The purpose of the policy is to establish the goals and the vision for the breach response process. This policy will clearly define to whom it applies and under what circumstances. It will include the definition of a breach, staff roles and responsibilities, standards, and metrics (e.g., to enable prioritization of the incidents), as well as reporting, remediation, and feedback mechanisms. The policy shall be well-publicized and made readily available to all personnel whose duties involve data privacy and security protection.
eCuras Information Security’s intentions for publishing a Data Breach Response Policy are to focus significant attention on data security and data security breaches, and how eCuras’s established culture of openness, trust and integrity should respond to such activity. eCuras Information Security is committed to protecting eCuras’s employees, partners, and the company from illegal or damaging actions by individuals, either knowingly or unknowingly.
This policy mandates that any individual who suspects that a theft, breach, or exposure of eCuras Protected data or eCuras Sensitive data has occurred must immediately describe what happened via email to Helpdesk@eCuras.org, by calling 917-300-1711, or through the use of the help desk reporting web page at https://ecuras.com/. This email address, phone number, and web page are monitored by the eCuras’s Information Security Administrator. This team will investigate all reported thefts, data breaches, and exposures to confirm if a theft, breach, or exposure has occurred. If a theft, breach, or exposure has occurred, the Information Security Administrator will follow the appropriate procedure in place.
This policy applies to all who collect, access, maintain, distribute, process, protect, store, use, transmit, dispose of, or otherwise handle personally identifiable information or Protected Health Information (PHI) of eCuras members. Any agreements with vendors will contain language similar that protects the fund.

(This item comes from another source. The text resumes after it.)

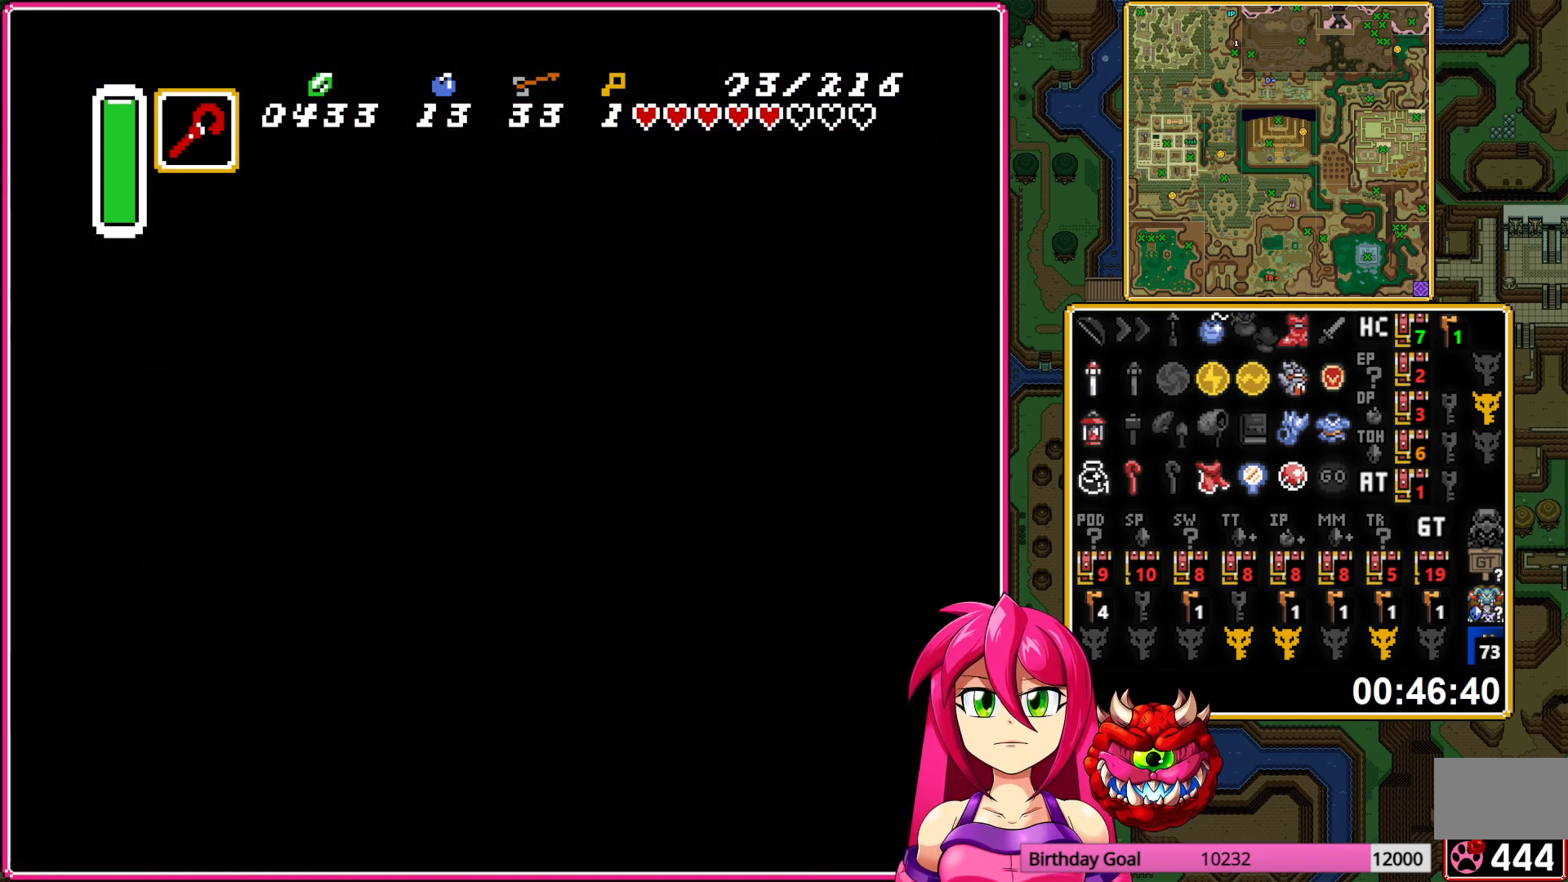
{"buttons": [], "events": []}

3. Policy Confirmed theft, data breach, or exposure of eCuras Protected data or eCuras Sensitive data
As soon as a theft, data breach, or exposure containing eCuras Protected data or eCuras Sensitive data is identified, the process of removing all access to that resource will begin.
The Executive Director will chair an incident response team to handle the breach or exposure.
The team will include members from:
- IT Infrastructure
- IT Applications
- Finance (if applicable)
- Member Services (if Member data is affected)
- Human Resources
- The affected unit or department that uses the involved system or output or whose data may have been breached or exposed
- Additional departments based on the data type involved, Additional individuals as deemed necessary by the Executive Director
Confirmed theft, breach, or exposure of eCuras data
The Executive Director will be notified of the theft, breach, or exposure. IT, along with the designated forensic team, will analyze the breach or exposure to determine the root cause.
Work with Forensic Investigators
As provided by eCuras cyber insurance, the insurer will need to provide access to forensic investigators and experts that will determine how the breach or exposure occurred; the types of data involved; the number of internal/external individuals and/or organizations impacted; and analyze the breach or exposure to determine the root cause.
Develop a communication plan.
Work with eCuras communications, legal and human resource departments to decide how to communicate the breach to: a) internal employees, b) the public, and c) those directly affected.
3.1 Ownership and Responsibilities
Roles & Responsibilities:
- Sponsors – Sponsors are those members of the eCuras community with primary responsibility for maintaining any particular information resource. Sponsors may be designated by any eCuras Executive in connection with their administrative duties or by the actual sponsorship, collection, development, or storage of information.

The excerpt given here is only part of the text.